▶ WHAT IS NEEDED
Report how many lines below include "spleen", giving the figure alone.

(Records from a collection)
******

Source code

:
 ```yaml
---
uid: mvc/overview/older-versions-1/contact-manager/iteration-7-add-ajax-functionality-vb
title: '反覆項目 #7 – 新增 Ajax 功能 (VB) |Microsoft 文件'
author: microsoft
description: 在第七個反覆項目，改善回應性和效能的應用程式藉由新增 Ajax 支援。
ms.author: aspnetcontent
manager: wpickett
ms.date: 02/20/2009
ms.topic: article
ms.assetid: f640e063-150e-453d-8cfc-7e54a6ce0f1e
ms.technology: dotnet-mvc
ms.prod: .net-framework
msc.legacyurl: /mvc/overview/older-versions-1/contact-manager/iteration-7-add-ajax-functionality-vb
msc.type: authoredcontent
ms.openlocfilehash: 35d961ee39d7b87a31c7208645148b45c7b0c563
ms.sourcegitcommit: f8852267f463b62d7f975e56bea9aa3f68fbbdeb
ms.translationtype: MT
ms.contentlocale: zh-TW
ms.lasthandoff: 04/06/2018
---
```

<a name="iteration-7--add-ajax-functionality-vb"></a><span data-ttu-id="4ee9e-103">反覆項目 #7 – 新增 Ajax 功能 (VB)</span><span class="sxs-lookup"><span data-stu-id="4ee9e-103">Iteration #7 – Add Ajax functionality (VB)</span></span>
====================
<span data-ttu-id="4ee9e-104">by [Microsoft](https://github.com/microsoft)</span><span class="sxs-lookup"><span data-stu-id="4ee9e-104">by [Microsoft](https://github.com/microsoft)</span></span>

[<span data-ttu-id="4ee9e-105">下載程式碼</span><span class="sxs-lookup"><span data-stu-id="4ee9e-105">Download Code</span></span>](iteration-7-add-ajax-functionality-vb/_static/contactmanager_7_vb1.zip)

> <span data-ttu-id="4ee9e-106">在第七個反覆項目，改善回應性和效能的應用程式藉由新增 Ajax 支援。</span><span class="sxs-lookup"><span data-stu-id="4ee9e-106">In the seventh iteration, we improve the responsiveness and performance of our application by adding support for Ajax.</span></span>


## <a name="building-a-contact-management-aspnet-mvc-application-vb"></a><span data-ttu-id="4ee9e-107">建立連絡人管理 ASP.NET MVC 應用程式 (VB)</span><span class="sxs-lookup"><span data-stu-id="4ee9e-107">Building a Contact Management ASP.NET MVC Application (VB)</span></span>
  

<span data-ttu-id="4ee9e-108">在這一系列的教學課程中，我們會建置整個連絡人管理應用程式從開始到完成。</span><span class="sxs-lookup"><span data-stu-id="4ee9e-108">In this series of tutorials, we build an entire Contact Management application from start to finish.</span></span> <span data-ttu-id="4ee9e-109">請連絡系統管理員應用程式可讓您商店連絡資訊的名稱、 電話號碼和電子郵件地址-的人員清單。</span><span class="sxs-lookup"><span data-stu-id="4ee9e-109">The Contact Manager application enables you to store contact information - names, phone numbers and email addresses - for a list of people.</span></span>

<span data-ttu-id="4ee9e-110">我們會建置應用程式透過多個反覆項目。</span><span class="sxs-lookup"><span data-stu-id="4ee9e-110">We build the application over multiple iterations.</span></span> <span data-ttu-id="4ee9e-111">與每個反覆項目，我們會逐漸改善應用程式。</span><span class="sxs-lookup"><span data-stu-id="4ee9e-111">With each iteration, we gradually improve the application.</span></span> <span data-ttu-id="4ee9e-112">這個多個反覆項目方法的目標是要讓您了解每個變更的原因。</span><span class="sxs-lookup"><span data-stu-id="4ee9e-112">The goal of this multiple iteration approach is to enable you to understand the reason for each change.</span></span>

******

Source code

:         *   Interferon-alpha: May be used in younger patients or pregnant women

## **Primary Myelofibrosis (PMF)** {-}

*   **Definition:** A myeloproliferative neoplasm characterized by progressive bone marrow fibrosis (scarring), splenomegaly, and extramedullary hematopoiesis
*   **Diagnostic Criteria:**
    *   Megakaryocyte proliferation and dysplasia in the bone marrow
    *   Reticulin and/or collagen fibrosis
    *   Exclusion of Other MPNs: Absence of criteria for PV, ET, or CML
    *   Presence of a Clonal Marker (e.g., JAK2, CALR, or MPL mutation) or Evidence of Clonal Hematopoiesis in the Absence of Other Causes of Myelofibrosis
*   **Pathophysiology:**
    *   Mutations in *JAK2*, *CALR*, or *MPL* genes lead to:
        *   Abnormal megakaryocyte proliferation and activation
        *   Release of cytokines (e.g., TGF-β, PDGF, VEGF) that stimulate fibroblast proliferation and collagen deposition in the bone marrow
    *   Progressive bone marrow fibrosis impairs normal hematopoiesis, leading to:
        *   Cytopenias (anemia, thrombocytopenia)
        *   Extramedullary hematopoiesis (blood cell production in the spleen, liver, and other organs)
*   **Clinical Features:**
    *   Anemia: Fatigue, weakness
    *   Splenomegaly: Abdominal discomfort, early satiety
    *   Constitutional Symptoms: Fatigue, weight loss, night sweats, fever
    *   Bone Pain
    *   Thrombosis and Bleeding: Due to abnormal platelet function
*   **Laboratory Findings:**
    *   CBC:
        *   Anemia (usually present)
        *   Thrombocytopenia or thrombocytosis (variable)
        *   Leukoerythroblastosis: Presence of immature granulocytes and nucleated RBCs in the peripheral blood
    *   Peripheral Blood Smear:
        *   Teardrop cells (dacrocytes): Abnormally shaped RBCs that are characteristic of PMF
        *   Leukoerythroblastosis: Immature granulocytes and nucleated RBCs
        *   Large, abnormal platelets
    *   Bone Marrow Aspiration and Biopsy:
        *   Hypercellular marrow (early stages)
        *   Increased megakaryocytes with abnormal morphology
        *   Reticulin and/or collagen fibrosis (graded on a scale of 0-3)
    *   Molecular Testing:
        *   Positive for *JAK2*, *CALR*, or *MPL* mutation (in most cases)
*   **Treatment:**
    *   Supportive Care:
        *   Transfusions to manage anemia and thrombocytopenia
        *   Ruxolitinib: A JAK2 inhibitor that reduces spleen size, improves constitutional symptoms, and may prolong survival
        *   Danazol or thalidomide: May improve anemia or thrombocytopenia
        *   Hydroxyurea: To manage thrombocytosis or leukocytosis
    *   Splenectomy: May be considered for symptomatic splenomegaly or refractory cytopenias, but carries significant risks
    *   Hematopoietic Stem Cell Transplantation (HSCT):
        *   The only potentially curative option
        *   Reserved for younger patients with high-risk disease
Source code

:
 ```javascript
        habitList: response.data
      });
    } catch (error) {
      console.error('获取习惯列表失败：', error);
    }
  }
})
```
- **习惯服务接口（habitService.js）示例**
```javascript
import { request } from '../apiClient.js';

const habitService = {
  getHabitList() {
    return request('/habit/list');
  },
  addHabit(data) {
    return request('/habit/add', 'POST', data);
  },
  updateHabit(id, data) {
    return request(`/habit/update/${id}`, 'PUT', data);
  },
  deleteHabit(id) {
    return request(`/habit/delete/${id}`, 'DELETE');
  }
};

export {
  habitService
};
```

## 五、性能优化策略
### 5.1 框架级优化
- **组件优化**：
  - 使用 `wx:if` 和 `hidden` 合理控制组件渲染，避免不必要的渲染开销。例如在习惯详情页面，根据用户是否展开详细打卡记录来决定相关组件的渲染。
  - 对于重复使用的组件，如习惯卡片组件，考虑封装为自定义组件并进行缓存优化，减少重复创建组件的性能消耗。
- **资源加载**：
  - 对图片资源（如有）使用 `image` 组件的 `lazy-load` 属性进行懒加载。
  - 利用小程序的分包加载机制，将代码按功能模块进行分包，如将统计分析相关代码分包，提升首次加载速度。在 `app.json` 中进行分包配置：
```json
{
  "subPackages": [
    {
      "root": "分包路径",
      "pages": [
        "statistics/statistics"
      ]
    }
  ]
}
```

******

▶ TASK OUTPUT
2